AIM OF THE EXERCISE ->
Write out all of the data again, precisely as it appears.

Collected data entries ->
........
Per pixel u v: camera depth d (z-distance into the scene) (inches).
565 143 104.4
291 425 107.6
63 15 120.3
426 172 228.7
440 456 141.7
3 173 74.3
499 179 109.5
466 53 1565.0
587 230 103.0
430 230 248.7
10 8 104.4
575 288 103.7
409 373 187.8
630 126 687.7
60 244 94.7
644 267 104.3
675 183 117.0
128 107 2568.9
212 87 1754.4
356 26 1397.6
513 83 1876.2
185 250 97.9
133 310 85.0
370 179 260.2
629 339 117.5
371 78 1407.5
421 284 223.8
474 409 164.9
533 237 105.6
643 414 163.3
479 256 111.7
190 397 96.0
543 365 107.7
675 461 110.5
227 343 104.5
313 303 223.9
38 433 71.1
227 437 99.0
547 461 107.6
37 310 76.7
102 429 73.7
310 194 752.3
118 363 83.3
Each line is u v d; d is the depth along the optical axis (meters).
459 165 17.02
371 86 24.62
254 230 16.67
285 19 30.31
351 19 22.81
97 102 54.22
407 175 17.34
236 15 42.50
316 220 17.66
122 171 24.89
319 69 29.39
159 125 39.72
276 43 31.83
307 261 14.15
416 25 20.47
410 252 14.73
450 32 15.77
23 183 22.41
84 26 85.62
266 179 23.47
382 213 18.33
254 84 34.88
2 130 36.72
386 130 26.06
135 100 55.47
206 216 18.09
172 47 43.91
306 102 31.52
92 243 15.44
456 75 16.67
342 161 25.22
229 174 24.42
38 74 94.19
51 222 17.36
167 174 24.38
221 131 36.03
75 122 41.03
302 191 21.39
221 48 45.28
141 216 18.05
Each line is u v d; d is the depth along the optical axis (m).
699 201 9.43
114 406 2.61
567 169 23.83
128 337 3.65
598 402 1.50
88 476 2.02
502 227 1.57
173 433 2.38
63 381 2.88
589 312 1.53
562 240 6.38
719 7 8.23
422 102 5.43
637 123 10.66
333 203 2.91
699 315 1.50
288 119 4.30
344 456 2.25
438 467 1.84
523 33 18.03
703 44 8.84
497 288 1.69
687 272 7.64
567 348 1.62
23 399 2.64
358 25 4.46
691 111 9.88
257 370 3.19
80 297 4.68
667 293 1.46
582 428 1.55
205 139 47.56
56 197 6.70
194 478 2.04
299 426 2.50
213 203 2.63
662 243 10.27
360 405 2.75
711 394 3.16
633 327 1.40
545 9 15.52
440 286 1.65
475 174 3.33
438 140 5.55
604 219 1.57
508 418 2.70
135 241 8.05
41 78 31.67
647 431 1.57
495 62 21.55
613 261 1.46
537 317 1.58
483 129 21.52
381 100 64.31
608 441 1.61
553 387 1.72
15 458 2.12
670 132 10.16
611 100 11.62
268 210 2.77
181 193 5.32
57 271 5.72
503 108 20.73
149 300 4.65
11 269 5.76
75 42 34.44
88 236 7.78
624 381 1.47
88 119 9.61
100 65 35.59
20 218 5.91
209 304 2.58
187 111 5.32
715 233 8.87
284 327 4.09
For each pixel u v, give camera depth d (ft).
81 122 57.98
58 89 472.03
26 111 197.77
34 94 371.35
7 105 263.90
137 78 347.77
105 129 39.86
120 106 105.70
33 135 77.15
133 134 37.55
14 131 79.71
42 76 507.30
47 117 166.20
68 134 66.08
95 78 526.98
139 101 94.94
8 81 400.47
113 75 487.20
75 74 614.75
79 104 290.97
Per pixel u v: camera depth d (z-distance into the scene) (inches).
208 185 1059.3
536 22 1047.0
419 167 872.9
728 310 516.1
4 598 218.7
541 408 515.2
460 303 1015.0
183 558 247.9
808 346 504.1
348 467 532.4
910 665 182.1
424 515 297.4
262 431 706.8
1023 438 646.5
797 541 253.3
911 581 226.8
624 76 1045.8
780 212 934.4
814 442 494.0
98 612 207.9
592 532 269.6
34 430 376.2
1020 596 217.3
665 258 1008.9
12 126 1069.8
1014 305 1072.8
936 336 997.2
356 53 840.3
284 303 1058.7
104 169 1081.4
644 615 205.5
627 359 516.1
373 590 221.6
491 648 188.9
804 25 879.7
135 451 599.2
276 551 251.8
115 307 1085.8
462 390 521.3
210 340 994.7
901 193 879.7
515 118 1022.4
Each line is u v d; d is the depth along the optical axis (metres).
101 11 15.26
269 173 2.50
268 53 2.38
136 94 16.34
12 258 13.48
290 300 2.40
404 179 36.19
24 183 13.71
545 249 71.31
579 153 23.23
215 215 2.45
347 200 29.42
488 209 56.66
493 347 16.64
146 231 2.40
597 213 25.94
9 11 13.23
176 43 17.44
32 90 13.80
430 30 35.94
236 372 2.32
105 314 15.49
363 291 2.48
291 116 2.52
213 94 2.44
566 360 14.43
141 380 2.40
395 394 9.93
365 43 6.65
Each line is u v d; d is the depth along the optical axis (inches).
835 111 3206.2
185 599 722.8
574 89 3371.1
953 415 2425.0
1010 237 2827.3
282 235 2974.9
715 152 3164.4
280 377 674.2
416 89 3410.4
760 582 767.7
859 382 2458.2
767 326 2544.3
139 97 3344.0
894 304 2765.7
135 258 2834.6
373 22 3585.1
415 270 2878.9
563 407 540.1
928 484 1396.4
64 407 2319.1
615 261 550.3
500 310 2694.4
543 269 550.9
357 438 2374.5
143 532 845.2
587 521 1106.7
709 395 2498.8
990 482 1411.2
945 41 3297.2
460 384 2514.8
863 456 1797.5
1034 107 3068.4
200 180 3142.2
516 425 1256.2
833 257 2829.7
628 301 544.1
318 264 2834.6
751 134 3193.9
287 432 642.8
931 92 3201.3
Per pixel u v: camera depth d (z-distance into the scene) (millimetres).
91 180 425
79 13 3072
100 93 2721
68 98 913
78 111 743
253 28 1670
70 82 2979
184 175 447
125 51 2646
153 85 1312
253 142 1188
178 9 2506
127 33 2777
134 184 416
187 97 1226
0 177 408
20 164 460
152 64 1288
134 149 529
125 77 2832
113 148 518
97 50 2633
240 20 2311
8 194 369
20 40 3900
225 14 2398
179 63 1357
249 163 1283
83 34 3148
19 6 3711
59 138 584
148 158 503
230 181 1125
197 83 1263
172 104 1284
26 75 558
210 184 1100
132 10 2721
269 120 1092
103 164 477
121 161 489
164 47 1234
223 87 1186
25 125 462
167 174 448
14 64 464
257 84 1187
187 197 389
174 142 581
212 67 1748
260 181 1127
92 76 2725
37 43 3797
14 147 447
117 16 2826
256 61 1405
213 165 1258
........
SOLUTION TO THIS TASK ->
Per pixel u v: camera depth d (z-distance into the scene) (inches).
565 143 104.4
291 425 107.6
63 15 120.3
426 172 228.7
440 456 141.7
3 173 74.3
499 179 109.5
466 53 1565.0
587 230 103.0
430 230 248.7
10 8 104.4
575 288 103.7
409 373 187.8
630 126 687.7
60 244 94.7
644 267 104.3
675 183 117.0
128 107 2568.9
212 87 1754.4
356 26 1397.6
513 83 1876.2
185 250 97.9
133 310 85.0
370 179 260.2
629 339 117.5
371 78 1407.5
421 284 223.8
474 409 164.9
533 237 105.6
643 414 163.3
479 256 111.7
190 397 96.0
543 365 107.7
675 461 110.5
227 343 104.5
313 303 223.9
38 433 71.1
227 437 99.0
547 461 107.6
37 310 76.7
102 429 73.7
310 194 752.3
118 363 83.3
Each line is u v d; d is the depth along the optical axis (meters).
459 165 17.02
371 86 24.62
254 230 16.67
285 19 30.31
351 19 22.81
97 102 54.22
407 175 17.34
236 15 42.50
316 220 17.66
122 171 24.89
319 69 29.39
159 125 39.72
276 43 31.83
307 261 14.15
416 25 20.47
410 252 14.73
450 32 15.77
23 183 22.41
84 26 85.62
266 179 23.47
382 213 18.33
254 84 34.88
2 130 36.72
386 130 26.06
135 100 55.47
206 216 18.09
172 47 43.91
306 102 31.52
92 243 15.44
456 75 16.67
342 161 25.22
229 174 24.42
38 74 94.19
51 222 17.36
167 174 24.38
221 131 36.03
75 122 41.03
302 191 21.39
221 48 45.28
141 216 18.05
Each line is u v d; d is the depth along the optical axis (m).
699 201 9.43
114 406 2.61
567 169 23.83
128 337 3.65
598 402 1.50
88 476 2.02
502 227 1.57
173 433 2.38
63 381 2.88
589 312 1.53
562 240 6.38
719 7 8.23
422 102 5.43
637 123 10.66
333 203 2.91
699 315 1.50
288 119 4.30
344 456 2.25
438 467 1.84
523 33 18.03
703 44 8.84
497 288 1.69
687 272 7.64
567 348 1.62
23 399 2.64
358 25 4.46
691 111 9.88
257 370 3.19
80 297 4.68
667 293 1.46
582 428 1.55
205 139 47.56
56 197 6.70
194 478 2.04
299 426 2.50
213 203 2.63
662 243 10.27
360 405 2.75
711 394 3.16
633 327 1.40
545 9 15.52
440 286 1.65
475 174 3.33
438 140 5.55
604 219 1.57
508 418 2.70
135 241 8.05
41 78 31.67
647 431 1.57
495 62 21.55
613 261 1.46
537 317 1.58
483 129 21.52
381 100 64.31
608 441 1.61
553 387 1.72
15 458 2.12
670 132 10.16
611 100 11.62
268 210 2.77
181 193 5.32
57 271 5.72
503 108 20.73
149 300 4.65
11 269 5.76
75 42 34.44
88 236 7.78
624 381 1.47
88 119 9.61
100 65 35.59
20 218 5.91
209 304 2.58
187 111 5.32
715 233 8.87
284 327 4.09
For each pixel u v, give camera depth d (ft).
81 122 57.98
58 89 472.03
26 111 197.77
34 94 371.35
7 105 263.90
137 78 347.77
105 129 39.86
120 106 105.70
33 135 77.15
133 134 37.55
14 131 79.71
42 76 507.30
47 117 166.20
68 134 66.08
95 78 526.98
139 101 94.94
8 81 400.47
113 75 487.20
75 74 614.75
79 104 290.97
Per pixel u v: camera depth d (z-distance into the scene) (inches).
208 185 1059.3
536 22 1047.0
419 167 872.9
728 310 516.1
4 598 218.7
541 408 515.2
460 303 1015.0
183 558 247.9
808 346 504.1
348 467 532.4
910 665 182.1
424 515 297.4
262 431 706.8
1023 438 646.5
797 541 253.3
911 581 226.8
624 76 1045.8
780 212 934.4
814 442 494.0
98 612 207.9
592 532 269.6
34 430 376.2
1020 596 217.3
665 258 1008.9
12 126 1069.8
1014 305 1072.8
936 336 997.2
356 53 840.3
284 303 1058.7
104 169 1081.4
644 615 205.5
627 359 516.1
373 590 221.6
491 648 188.9
804 25 879.7
135 451 599.2
276 551 251.8
115 307 1085.8
462 390 521.3
210 340 994.7
901 193 879.7
515 118 1022.4
Each line is u v d; d is the depth along the optical axis (metres).
101 11 15.26
269 173 2.50
268 53 2.38
136 94 16.34
12 258 13.48
290 300 2.40
404 179 36.19
24 183 13.71
545 249 71.31
579 153 23.23
215 215 2.45
347 200 29.42
488 209 56.66
493 347 16.64
146 231 2.40
597 213 25.94
9 11 13.23
176 43 17.44
32 90 13.80
430 30 35.94
236 372 2.32
105 314 15.49
363 291 2.48
291 116 2.52
213 94 2.44
566 360 14.43
141 380 2.40
395 394 9.93
365 43 6.65
Each line is u v d; d is the depth along the optical axis (inches).
835 111 3206.2
185 599 722.8
574 89 3371.1
953 415 2425.0
1010 237 2827.3
282 235 2974.9
715 152 3164.4
280 377 674.2
416 89 3410.4
760 582 767.7
859 382 2458.2
767 326 2544.3
139 97 3344.0
894 304 2765.7
135 258 2834.6
373 22 3585.1
415 270 2878.9
563 407 540.1
928 484 1396.4
64 407 2319.1
615 261 550.3
500 310 2694.4
543 269 550.9
357 438 2374.5
143 532 845.2
587 521 1106.7
709 395 2498.8
990 482 1411.2
945 41 3297.2
460 384 2514.8
863 456 1797.5
1034 107 3068.4
200 180 3142.2
516 425 1256.2
833 257 2829.7
628 301 544.1
318 264 2834.6
751 134 3193.9
287 432 642.8
931 92 3201.3
Per pixel u v: camera depth d (z-distance into the scene) (millimetres).
91 180 425
79 13 3072
100 93 2721
68 98 913
78 111 743
253 28 1670
70 82 2979
184 175 447
125 51 2646
153 85 1312
253 142 1188
178 9 2506
127 33 2777
134 184 416
187 97 1226
0 177 408
20 164 460
152 64 1288
134 149 529
125 77 2832
113 148 518
97 50 2633
240 20 2311
8 194 369
20 40 3900
225 14 2398
179 63 1357
249 163 1283
83 34 3148
19 6 3711
59 138 584
148 158 503
230 181 1125
197 83 1263
172 104 1284
26 75 558
210 184 1100
132 10 2721
269 120 1092
103 164 477
121 161 489
164 47 1234
223 87 1186
25 125 462
167 174 448
14 64 464
257 84 1187
187 197 389
174 142 581
212 67 1748
260 181 1127
92 76 2725
37 43 3797
14 147 447
117 16 2826
256 61 1405
213 165 1258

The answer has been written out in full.